A forma correcta de comer é consumir pequenas quantidades de alimentos, ou seja, “menos comida, mais comida”. Isto impede que o conteúdo do intestino aumente instantaneamente e faça com que o intestino aderente caia para um ângulo. Os pacientes com obstrução intestinal adesiva frequente não devem comer alimentos que se esmigalhem. A primeira é comer o mínimo possível de fibra alimentar insolúvel, como alho-porro, rebentos de bambu ou rebentos secos de bambu, que é conhecida como fibra bruta; a segunda é comer menos alimentos contendo ácido tânico, tais como dióspiros, espinheiro e tâmaras. O ácido tânico nestes alimentos fará com que a deformação da proteína e a formação do grupo seja rápida, na cavidade intestinal não é fácil para os sucos digestivos e o movimento mecânico do intestino delgado de esmagar, na aderência do tubo intestinal pendurado no canto da formação da obstrução.
 
7 Conclusão
Não existe uma solução única para a obstrução intestinal adesiva. Além de utilizar os vários métodos descritos acima para reduzir a ocorrência de adesões, a melhor abordagem é resumir o padrão de ocorrência de obstrução intestinal adesiva cada vez que esta ocorre. É mais importante evitar comer o tipo de alimento que causou a obstrução do que reabrir. O alinhamento intestinal só deve ser considerado em casos de obstrução intestinal adesiva frequente, apesar da atenção repetida ao estilo de vida [5]. As mudanças de estilo de vida devem ainda ser observadas após o alinhamento intestinal. Se houver um “período de silêncio” assintomático prolongado após a obstrução intestinal, a parede intestinal ficará menos inflamada e edematosa, e as aderências evoluirão gradualmente de aderências cicatrizadas para aderências membranosas, e a incidência de obstrução intestinal será reduzida. Na medicina chinesa, o termo “secção pós-cesariana” significa que são necessários muitos anos para acumular energia vital, o que de certa forma enfatiza o papel da recuperação silenciosa e da espera das adesões para serem libertadas.
 
Referências
[Li Jieshou. Melhoria da qualidade da cirurgia para obstrução do intestino delgado adesivo [ J ]. Revista Chinesa de Cirurgia Prática, 2000, 20 (8) : 450 – 452.

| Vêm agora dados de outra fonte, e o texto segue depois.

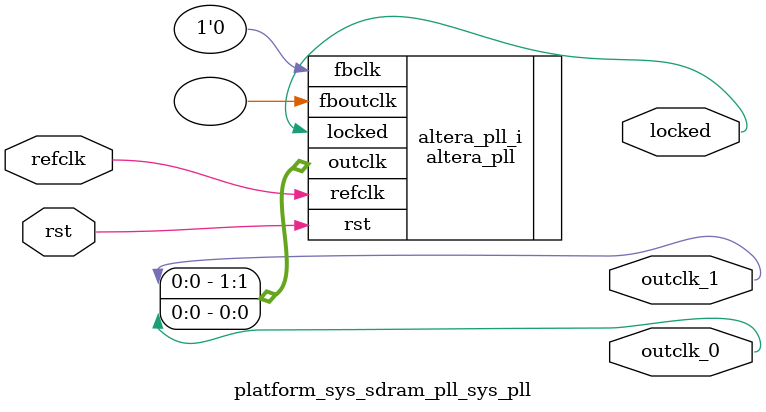
<source format=v>
`timescale 1ns/10ps
module  platform_sys_sdram_pll_sys_pll(

	// interface 'refclk'
	input wire refclk,

	// interface 'reset'
	input wire rst,

	// interface 'outclk0'
	output wire outclk_0,

	// interface 'outclk1'
	output wire outclk_1,

	// interface 'locked'
	output wire locked
);

	altera_pll #(
		.fractional_vco_multiplier("false"),
		.reference_clock_frequency("50.0 MHz"),
		.operation_mode("direct"),
		.number_of_clocks(2),
		.output_clock_frequency0("50.000000 MHz"),
		.phase_shift0("0 ps"),
		.duty_cycle0(50),
		.output_clock_frequency1("50.000000 MHz"),
		.phase_shift1("-3000 ps"),
		.duty_cycle1(50),
		.output_clock_frequency2("0 MHz"),
		.phase_shift2("0 ps"),
		.duty_cycle2(50),
		.output_clock_frequency3("0 MHz"),
		.phase_shift3("0 ps"),
		.duty_cycle3(50),
		.output_clock_frequency4("0 MHz"),
		.phase_shift4("0 ps"),
		.duty_cycle4(50),
		.output_clock_frequency5("0 MHz"),
		.phase_shift5("0 ps"),
		.duty_cycle5(50),
		.output_clock_frequency6("0 MHz"),
		.phase_shift6("0 ps"),
		.duty_cycle6(50),
		.output_clock_frequency7("0 MHz"),
		.phase_shift7("0 ps"),
		.duty_cycle7(50),
		.output_clock_frequency8("0 MHz"),
		.phase_shift8("0 ps"),
		.duty_cycle8(50),
		.output_clock_frequency9("0 MHz"),
		.phase_shift9("0 ps"),
		.duty_cycle9(50),
		.output_clock_frequency10("0 MHz"),
		.phase_shift10("0 ps"),
		.duty_cycle10(50),
		.output_clock_frequency11("0 MHz"),
		.phase_shift11("0 ps"),
		.duty_cycle11(50),
		.output_clock_frequency12("0 MHz"),
		.phase_shift12("0 ps"),
		.duty_cycle12(50),
		.output_clock_frequency13("0 MHz"),
		.phase_shift13("0 ps"),
		.duty_cycle13(50),
		.output_clock_frequency14("0 MHz"),
		.phase_shift14("0 ps"),
		.duty_cycle14(50),
		.output_clock_frequency15("0 MHz"),
		.phase_shift15("0 ps"),
		.duty_cycle15(50),
		.output_clock_frequency16("0 MHz"),
		.phase_shift16("0 ps"),
		.duty_cycle16(50),
		.output_clock_frequency17("0 MHz"),
		.phase_shift17("0 ps"),
		.duty_cycle17(50),
		.pll_type("General"),
		.pll_subtype("General")
	) altera_pll_i (
		.rst	(rst),
		.outclk	({outclk_1, outclk_0}),
		.locked	(locked),
		.fboutclk	( ),
		.fbclk	(1'b0),
		.refclk	(refclk)
	);
endmodule


</source>
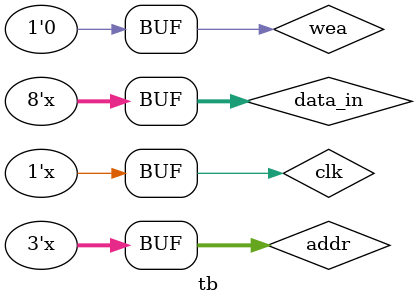
<source format=v>
`timescale 1ns / 1ps


module tb;

reg clk=0;           
reg wea;           
reg [2:0] addr;    
reg [7:0]data_in;  
wire [7:0]data_out;
wire [8:0]sum;

top dut (
clk,          
wea,          
addr,   
data_in, 
data_out,
sum);

always 
#2 clk = !clk;

initial
begin
wea = 1'b1; addr = 3'd0; data_in = 8'd7;

#4
wea = 1'b1; addr = 3'd1; data_in = 8'd3;
#4
wea = 1'b1; addr = 3'd2; data_in = 8'd1;
#4
wea=1'b0; addr=3'dx; data_in=8'dx;

end


endmodule

</source>
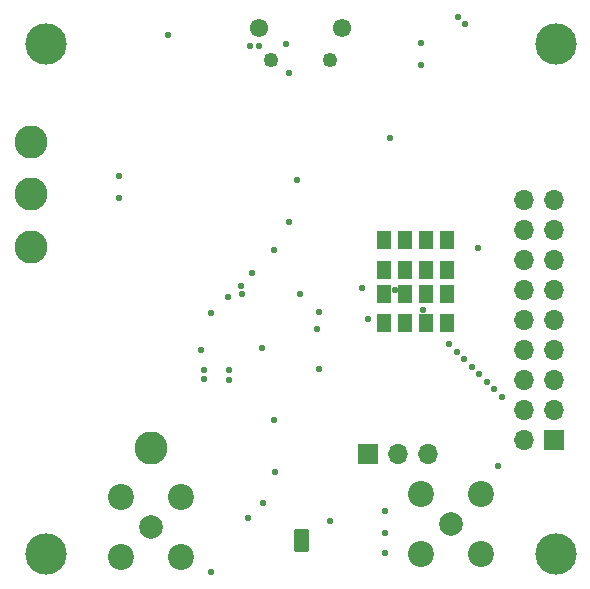
<source format=gbs>
%TF.GenerationSoftware,KiCad,Pcbnew,4.0.6-e0-6349~53~ubuntu16.04.1*%
%TF.CreationDate,2017-04-07T11:05:52-07:00*%
%TF.ProjectId,waveform-generator,77617665666F726D2D67656E65726174,rev?*%
%TF.FileFunction,Soldermask,Bot*%
%FSLAX46Y46*%
G04 Gerber Fmt 4.6, Leading zero omitted, Abs format (unit mm)*
G04 Created by KiCad (PCBNEW 4.0.6-e0-6349~53~ubuntu16.04.1) date Fri Apr  7 11:05:52 2017*
%MOMM*%
%LPD*%
G01*
G04 APERTURE LIST*
%ADD10C,0.100000*%
%ADD11C,1.250000*%
%ADD12C,1.550000*%
%ADD13C,3.500000*%
%ADD14R,1.250000X1.500000*%
%ADD15C,2.200000*%
%ADD16C,2.000000*%
%ADD17R,1.700000X1.700000*%
%ADD18O,1.700000X1.700000*%
%ADD19C,2.800000*%
%ADD20C,0.558800*%
%ADD21C,0.254000*%
G04 APERTURE END LIST*
D10*
D11*
X50760000Y-22940000D03*
X45760000Y-22940000D03*
D12*
X51760000Y-20240000D03*
X44760000Y-20240000D03*
D13*
X69850000Y-64770000D03*
X26670000Y-64770000D03*
X69850000Y-21590000D03*
D14*
X55339561Y-42702298D03*
X55339561Y-45202298D03*
X55339561Y-40693797D03*
X55339561Y-38193797D03*
X57117562Y-40693797D03*
X57117562Y-38193797D03*
X57117562Y-42702298D03*
X57117562Y-45202298D03*
X58895562Y-40693797D03*
X58895562Y-38193797D03*
X58895562Y-42702298D03*
X58895562Y-45202298D03*
X60673562Y-40693797D03*
X60673562Y-38193797D03*
X60673562Y-42702298D03*
X60673562Y-45202298D03*
D15*
X58420000Y-64770000D03*
X58420000Y-59690000D03*
X63500000Y-59690000D03*
X63500000Y-64770000D03*
D16*
X60960000Y-62230000D03*
D15*
X33020000Y-65024000D03*
X33020000Y-59944000D03*
X38100000Y-59944000D03*
X38100000Y-65024000D03*
D16*
X35560000Y-62484000D03*
D17*
X69723000Y-55118000D03*
D18*
X67183000Y-55118000D03*
X69723000Y-52578000D03*
X67183000Y-52578000D03*
X69723000Y-50038000D03*
X67183000Y-50038000D03*
X69723000Y-47498000D03*
X67183000Y-47498000D03*
X69723000Y-44958000D03*
X67183000Y-44958000D03*
X69723000Y-42418000D03*
X67183000Y-42418000D03*
X69723000Y-39878000D03*
X67183000Y-39878000D03*
X69723000Y-37338000D03*
X67183000Y-37338000D03*
X69723000Y-34798000D03*
X67183000Y-34798000D03*
D17*
X53975000Y-56261000D03*
D18*
X56515000Y-56261000D03*
X59055000Y-56261000D03*
D19*
X25400000Y-29845000D03*
X25400000Y-34290000D03*
X25400000Y-38735000D03*
X35560000Y-55753000D03*
D13*
X26670000Y-21590000D03*
D20*
X46990000Y-21590000D03*
X50721170Y-61987580D03*
X53441600Y-42214800D03*
X43180000Y-42037000D03*
X32893000Y-32766000D03*
X58483500Y-23304500D03*
X58483500Y-21463000D03*
X58610500Y-44069000D03*
X43307000Y-42735500D03*
X32905700Y-34569400D03*
X39814500Y-47434500D03*
X48260000Y-63055500D03*
X48260000Y-64008000D03*
X46101000Y-57785000D03*
X45974000Y-53403520D03*
X40640000Y-66230500D03*
X64960500Y-57277000D03*
X55435500Y-61087000D03*
X55435500Y-62992000D03*
X55435500Y-64643000D03*
X63317864Y-38798500D03*
X47942500Y-33083500D03*
X47244000Y-36639500D03*
X47307500Y-24003000D03*
X37020500Y-20764500D03*
X55816500Y-29564251D03*
X44132500Y-40957452D03*
X46037500Y-38989000D03*
X53975000Y-44831000D03*
X49784000Y-49085500D03*
X45021500Y-47307500D03*
X44704000Y-21717000D03*
X43942000Y-21717008D03*
X61595000Y-19304000D03*
X62166500Y-19875500D03*
X56235600Y-42418000D03*
X49784000Y-44297600D03*
X49656986Y-45656500D03*
X48196500Y-42735500D03*
X40068500Y-49911000D03*
X42164000Y-49974500D03*
X40068500Y-49149000D03*
X42227500Y-49149000D03*
X65278000Y-51435000D03*
X64643000Y-50800000D03*
X64008000Y-50165000D03*
X63373000Y-49530000D03*
X62738000Y-48895000D03*
X62103000Y-48260000D03*
X61468000Y-47625000D03*
X60833000Y-46990000D03*
X42100500Y-42989500D03*
X40703506Y-44323000D03*
X45072300Y-60439300D03*
X43827700Y-61683900D03*
D21*
G36*
X48768000Y-64389000D02*
X47752000Y-64389000D01*
X47752000Y-62738000D01*
X48768000Y-62738000D01*
X48768000Y-64389000D01*
X48768000Y-64389000D01*
G37*
X48768000Y-64389000D02*
X47752000Y-64389000D01*
X47752000Y-62738000D01*
X48768000Y-62738000D01*
X48768000Y-64389000D01*
M02*

</source>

[LAI Jieshou. Reconhecendo as características de obstrução intestinal inflamatória pós-operatória precoce [ J ]. Chinese Journal of Practical Surgery, 1998, 18 (7) : 387 – 388.
[3] Ren Jian An. Aplicação do alinhamento intestinal na prevenção da obstrução intestinal adesiva [ J ]. Revista Chinesa de Cirurgia Prática, 2000, 20 (8) : 502 – 504.
[Hiki N, Takeshita Y, Kubota K, et al. Uma variação sazonal no início da obstrução do intestino delgado adesivo pós-operatório está relacionada com mudanças no clima [ J ]. Dig LiverDis, 2004, 36 (3) : 125 -129.
[Tanaka S, Yamamoto T, KubotaD, et al. Factores preditivos para a indicação sur2 gical na obstrução adesiva do intestino delgado [ J ]. Am J Surg, 2008, 196 (1) : 23 – 27.